● **Your goal**:
Exact reproduction of the listing is required. Pictures are not reproduced.

● **Records for this exercise**:
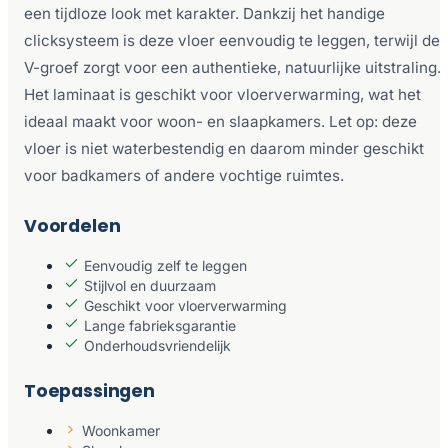
een tijdloze look met karakter. Dankzij het handige
clicksysteem is deze vloer eenvoudig te leggen, terwijl de
V-groef zorgt voor een authentieke, natuurlijke uitstraling.
Het laminaat is geschikt voor vloerverwarming, wat het
ideaal maakt voor woon- en slaapkamers. Let op: deze
vloer is niet waterbestendig en daarom minder geschikt
voor badkamers of andere vochtige ruimtes.
Voordelen
Eenvoudig zelf te leggen
Stijlvol en duurzaam
Geschikt voor vloerverwarming
Lange fabrieksgarantie
Onderhoudsvriendelijk
Toepassingen
Woonkamer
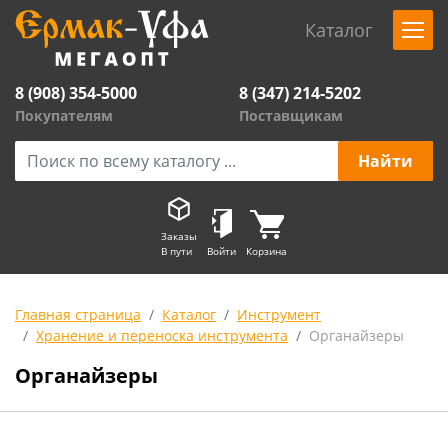
Каталог
8 (908) 354-5000
8 (347) 214-5202
Покупателям
Поставщикам
Заказы
В пути
Войти
Корзина
Главная страница
Каталог
Инструмент
Хранение и переноска инструмента
Органайзеры
Органайзеры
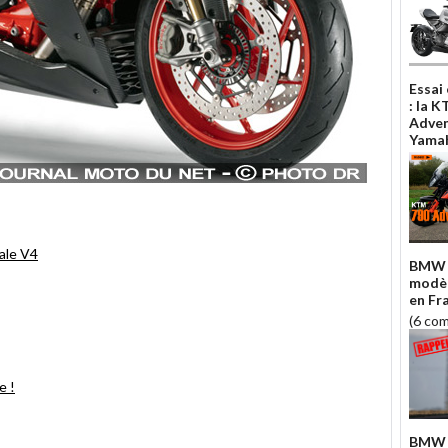
Essai
: la 
Adven
Yamah
gale V4
BMW r
modèl
en Fr
(6 co
e !
BMW r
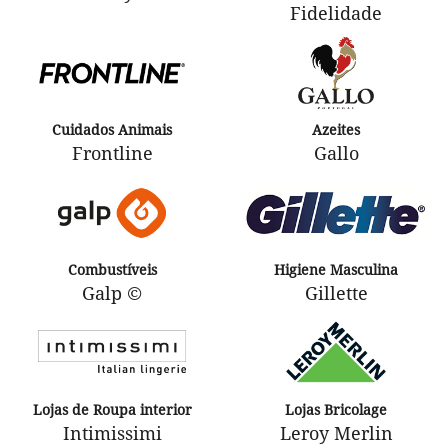
Fidelidade
Cuidados Animais
Azeites
Frontline
Gallo
Combustíveis
Higiene Masculina
Galp ©
Gillette
Lojas de Roupa interior
Lojas Bricolage
Intimissimi
Leroy Merlin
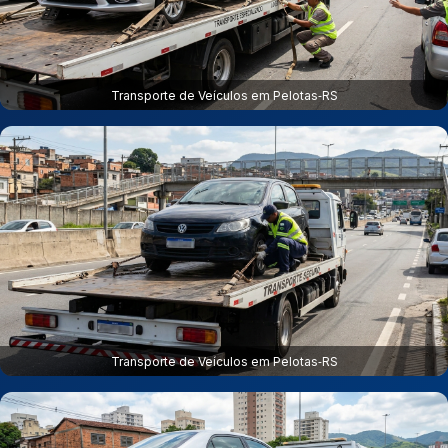
Transporte de Veículos em Pelotas‑RS
Transporte de Veículos em Pelotas‑RS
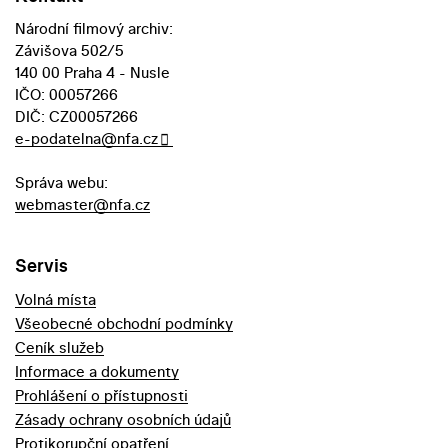
Národní filmový archiv:
Závišova 502/5
140 00 Praha 4 - Nusle
IČO: 00057266
DIČ: CZ00057266
e-podatelna@nfa.cz
Správa webu:
webmaster@nfa.cz
Servis
Volná místa
Všeobecné obchodní podmínky
Ceník služeb
Informace a dokumenty
Prohlášení o přístupnosti
Zásady ochrany osobních údajů
Protikorupční opatření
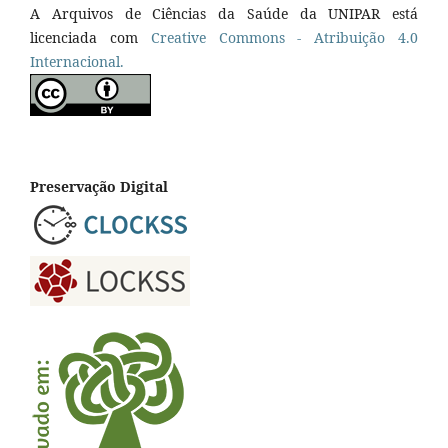
A Arquivos de Ciências da Saúde da UNIPAR está
licenciada com
Creative Commons - Atribuição 4.0
Internacional.
Preservação Digital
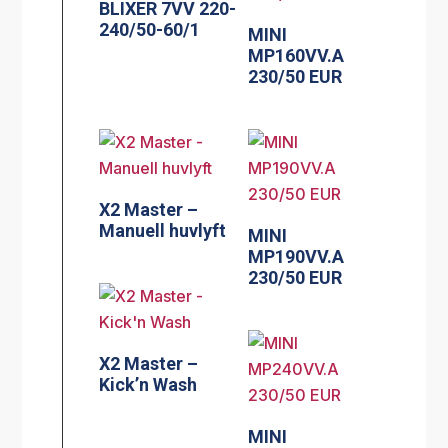
BLIXER 7VV 220-
240/50-60/1
MINI
MP160VV.A
230/50 EUR
X2 Master –
Manuell huvlyft
MINI
MP190VV.A
230/50 EUR
X2 Master –
Kick’n Wash
MINI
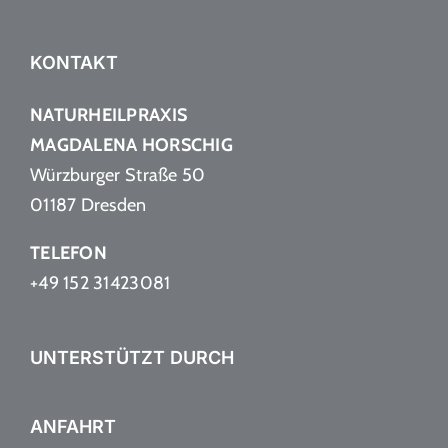
KONTAKT
NATURHEILPRAXIS
MAGDALENA HORSCHIG
Würzburger Straße 50
01187 Dresden
TELEFON
+49 152 31423081
UNTERSTÜTZT DURCH
ANFAHRT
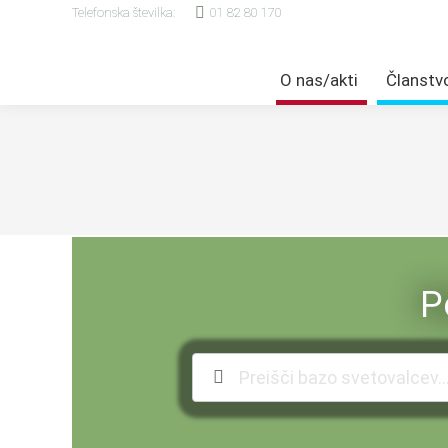
Telefonska številka:
01 82 80 170
O nas/akti
Članstv
P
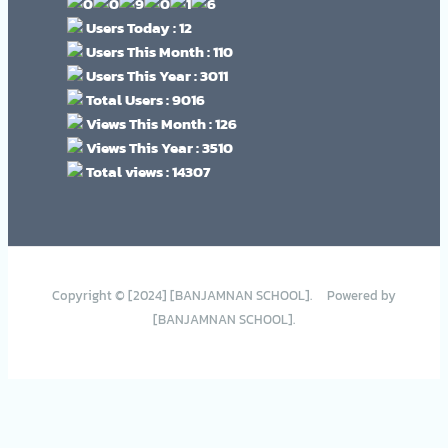
Users Today : 12
Users This Month : 110
Users This Year : 3011
Total Users : 9016
Views This Month : 126
Views This Year : 3510
Total views : 14307
Copyright © [2024] [BANJAMNAN SCHOOL]. Powered by
[BANJAMNAN SCHOOL].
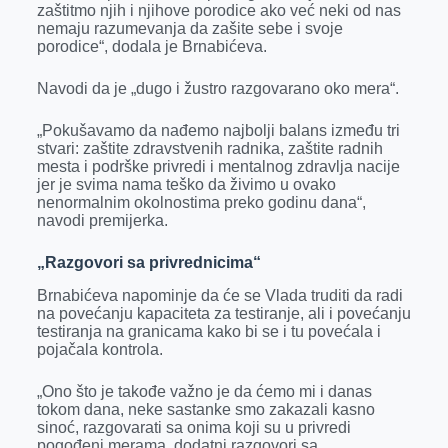
zaštitmo njih i njihove porodice ako već neki od nas
nemaju razumevanja da zašite sebe i svoje
porodice“, dodala je Brnabićeva.
Navodi da je „dugo i žustro razgovarano oko mera“.
„Pokušavamo da nađemo najbolji balans između tri
stvari: zaštite zdravstvenih radnika, zaštite radnih
mesta i podrške privredi i mentalnog zdravlja nacije
jer je svima nama teško da živimo u ovako
nenormalnim okolnostima preko godinu dana“,
navodi premijerka.
„Razgovori sa privrednicima“
Brnabićeva napominje da će se Vlada truditi da radi
na povećanju kapaciteta za testiranje, ali i povećanju
testiranja na granicama kako bi se i tu povećala i
pojačala kontrola.
„Ono što je takođe važno je da ćemo mi i danas
tokom dana, neke sastanke smo zakazali kasno
sinoć, razgovarati sa onima koji su u privredi
pogođeni merama, dodatni razgovori sa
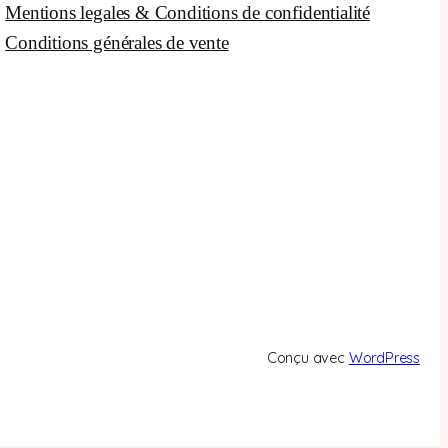
Mentions legales & Conditions de confidentialité
Conditions générales de vente
Conçu avec
WordPress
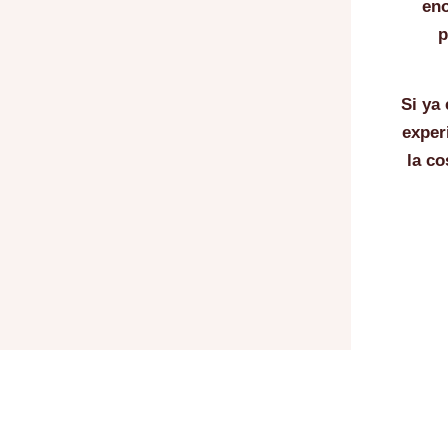
eno
p
Si ya 
exper
la c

● **Exercise answer**:
een tijdloze look met karakter. Dankzij het handige
clicksysteem is deze vloer eenvoudig te leggen, terwijl de
V-groef zorgt voor een authentieke, natuurlijke uitstraling.
Het laminaat is geschikt voor vloerverwarming, wat het
ideaal maakt voor woon- en slaapkamers. Let op: deze
vloer is niet waterbestendig en daarom minder geschikt
voor badkamers of andere vochtige ruimtes.
Voordelen
Eenvoudig zelf te leggen
Stijlvol en duurzaam
Geschikt voor vloerverwarming
Lange fabrieksgarantie
Onderhoudsvriendelijk
Toepassingen
Woonkamer
Каталог
8 (908) 354-5000
8 (347) 214-5202
Покупателям
Поставщикам
Заказы
В пути
Войти
Корзина
Главная страница
Каталог
Инструмент
Хранение и переноска инструмента
Органайзеры
Органайзеры
Essai
: la 
Adven
Yamah
gale V4
BMW r
modèl
en Fr
(6 co
e !
BMW r
Fidelidade
Cuidados Animais
Azeites
Frontline
Gallo
Combustíveis
Higiene Masculina
Galp ©
Gillette
Lojas de Roupa interior
Lojas Bricolage
Intimissimi
Leroy Merlin
Transporte de Veículos em Pelotas‑RS
Transporte de Veículos em Pelotas‑RS
Národní filmový archiv:
Závišova 502/5
140 00 Praha 4 - Nusle
IČO: 00057266
DIČ: CZ00057266
e-podatelna@nfa.cz
Správa webu:
webmaster@nfa.cz
Servis
Volná místa
Všeobecné obchodní podmínky
Ceník služeb
Informace a dokumenty
Prohlášení o přístupnosti
Zásady ochrany osobních údajů
Protikorupční opatření
A Arquivos de Ciências da Saúde da UNIPAR está
licenciada com
Creative Commons - Atribuição 4.0
Internacional.
Preservação Digital
BLIXER 7VV 220-
240/50-60/1
MINI
MP160VV.A
230/50 EUR
X2 Master –
Manuell huvlyft
MINI
MP190VV.A
230/50 EUR
X2 Master –
Kick’n Wash
MINI
KONTAKT
NATURHEILPRAXIS
MAGDALENA HORSCHIG
Würzburger Straße 50
01187 Dresden
TELEFON
+49 152 31423081
UNTERSTÜTZT DURCH
ANFAHRT
Telefonska številka:
01 82 80 170
O nas/akti
Članstv
P
Users Today : 12
Users This Month : 110
Users This Year : 3011
Total Users : 9016
Views This Month : 126
Views This Year : 3510
Total views : 14307
Copyright © [2024] [BANJAMNAN SCHOOL]. Powered by
[BANJAMNAN SCHOOL].
zaštitmo njih i njihove porodice ako već neki od nas
nemaju razumevanja da zašite sebe i svoje
porodice“, dodala je Brnabićeva.
Navodi da je „dugo i žustro razgovarano oko mera“.
„Pokušavamo da nađemo najbolji balans između tri
stvari: zaštite zdravstvenih radnika, zaštite radnih
mesta i podrške privredi i mentalnog zdravlja nacije
jer je svima nama teško da živimo u ovako
nenormalnim okolnostima preko godinu dana“,
navodi premijerka.
„Razgovori sa privrednicima“
Brnabićeva napominje da će se Vlada truditi da radi
na povećanju kapaciteta za testiranje, ali i povećanju
testiranja na granicama kako bi se i tu povećala i
pojačala kontrola.
„Ono što je takođe važno je da ćemo mi i danas
tokom dana, neke sastanke smo zakazali kasno
sinoć, razgovarati sa onima koji su u privredi
pogođeni merama, dodatni razgovori sa
Mentions legales & Conditions de confidentialité
Conditions générales de vente
Conçu avec
WordPress
eno
p
Si ya 
exper
la c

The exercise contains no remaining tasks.